The Wesleyan Student Assembly (WSA) voted on Sunday that it is “not acceptable” to cut University funding to the Green Street Arts Center (GSAC). Reducing GSAC funding is one of several budget cut proposals that are under consideration by the University in order to address next year’s $5 million budget deficit.

Without cuts in funding, GSAC would receive $140,000 next year in University subsidies, according to Sonia Mañjon, Vice President for Diversity and Strategic Partnerships. The WSA has been reviewing these proposals in order to offer recommendations to the administration. The administration, however, is under no formal obligation to follow the recommendations.

The WSA was initially somewhat split on the issue. In the week leading up to the final vote, the WSA Budget Priorities Committee, which researched budget-cutting options for the WSA, changed its recommendation from “acceptable with conditions” to “not acceptable,” based on the previous week’s debate. The final vote for “not acceptable” passed with 26 in favor, three opposed, and three abstaining.

“The WSA’s objective is clear—we wish to send a message to the administration that any budget cut to the Arts Center is not acceptable,” said WSA Student Affairs Committee member Micah Feiring ’11.

Feiring described the amount of University subsidies going toward GSAC’s budget as being a drop in the bucket when compared to the total University budget deficit. Feiring contends that the financial savings in cutting even a portion of the center’s budget would not be worth the negative message that would be sent to the community.

“In no economy can Wesleyan afford to be seen as an ivory tower,” Feiring said. “The Arts Center allows us to share our knowledge and give back to our community.”

Since its opening in 2005, GSAC has served over 15,000 people. University funding has enabled the center to subsidize the enrollment of many children who would otherwise be unable to attend. GSAC has been working to increase its financial efficiency and self-sustainability so as to reduce its dependence on University subsidies since the beginning of the economic crisis.

Members who voted in opposition to GSAC cuts being not acceptable included David Goldman ’12, who encouraged a decrease in GSAC funding to be considered “acceptable with conditions.”

“The core values that the WSA should preserve are financial aid and academics,” he said.

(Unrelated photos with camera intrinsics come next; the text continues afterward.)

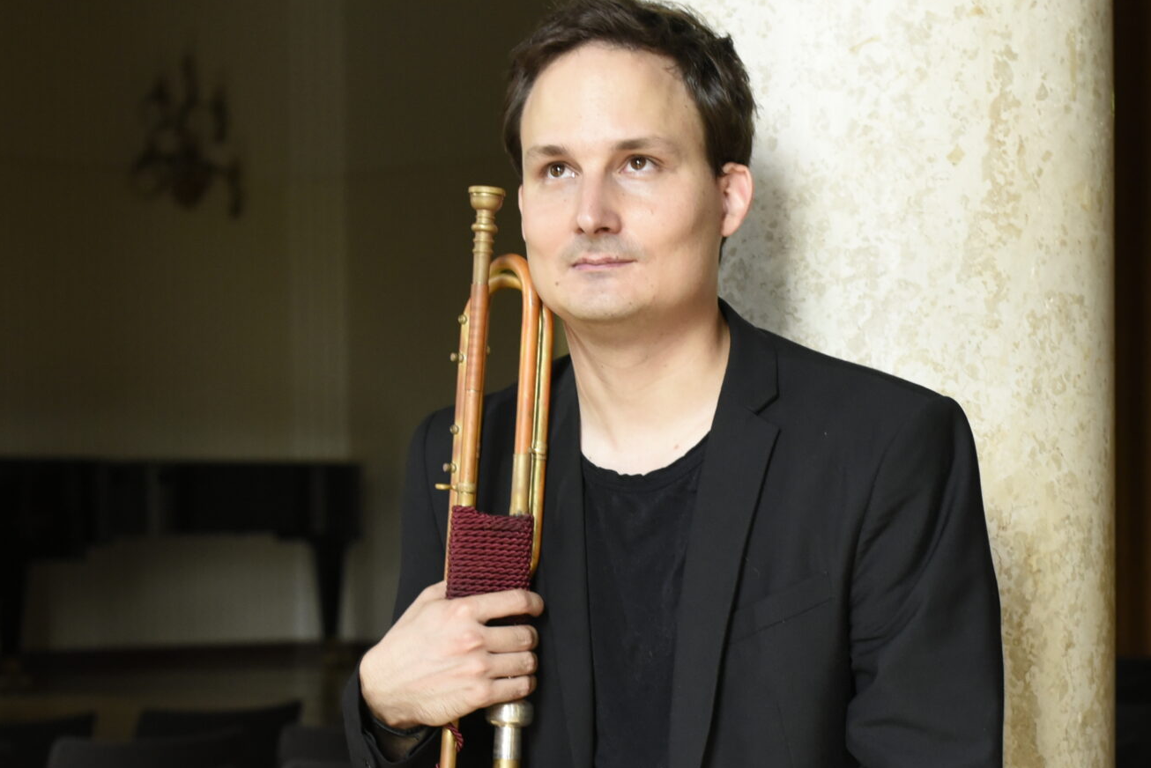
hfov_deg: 20.8
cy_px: 621
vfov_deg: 13.9
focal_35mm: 98
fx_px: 3135
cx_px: 730
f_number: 5
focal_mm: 50
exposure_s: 1/100
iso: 2200
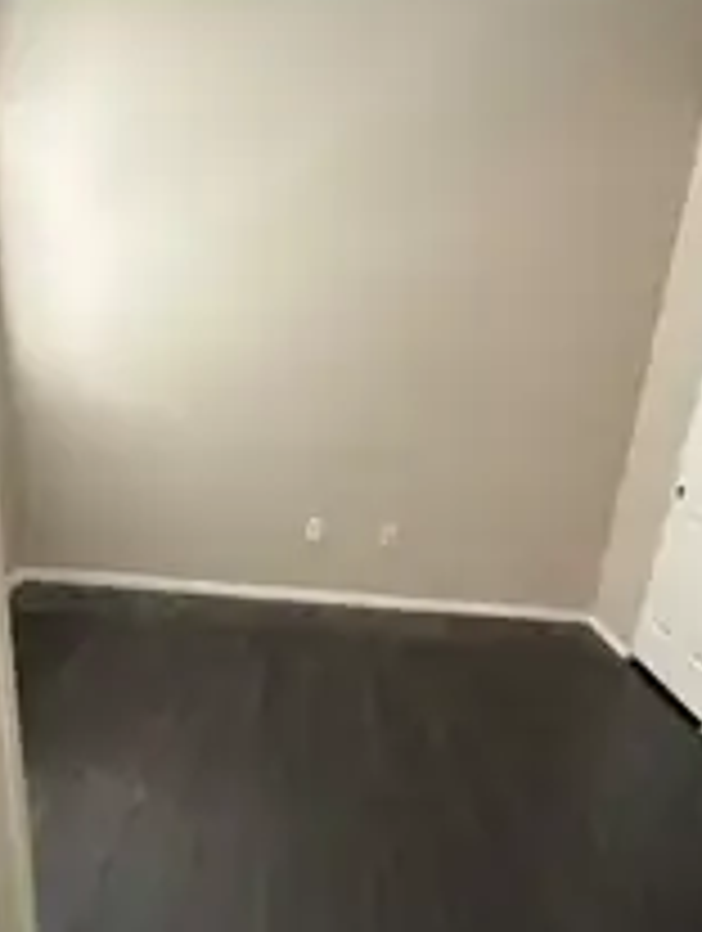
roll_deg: -8.0
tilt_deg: -21.6
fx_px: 728
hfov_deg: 50.9
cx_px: 446
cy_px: 653
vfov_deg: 62.9
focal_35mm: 27
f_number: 2.2
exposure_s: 1/60
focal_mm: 2.22
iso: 1000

Goldman described GSAC funding as discretionary spending that is less essential to student interests.

Feiring, on the other hand, argued that community service can be as educational as classroom academics. At Sunday’s meeting, Sylvie Stein ’12 Chair of the Community Outreach Committee, pointed out that GSAC facilities, such as its recording studio, are used by University students and musical groups in addition to other Middletown community members.

The center hosts a variety of events and programs for adults and children, including a K-12 after-school program, which offers homework help and a variety of art activities and classes. The center includes a dance studio, recording studio, music rooms for private lessons, computer labs, visual arts rooms, performing spaces, and a meeting space that is often rented out to other groups, including the North End Action Team, a community outreach group.

“When people are asked about what Wesleyan does for the community, a lot of people bring up Green Street Arts Center,” said WSA Student Budget Committee member Aubrey Hamilton ’12.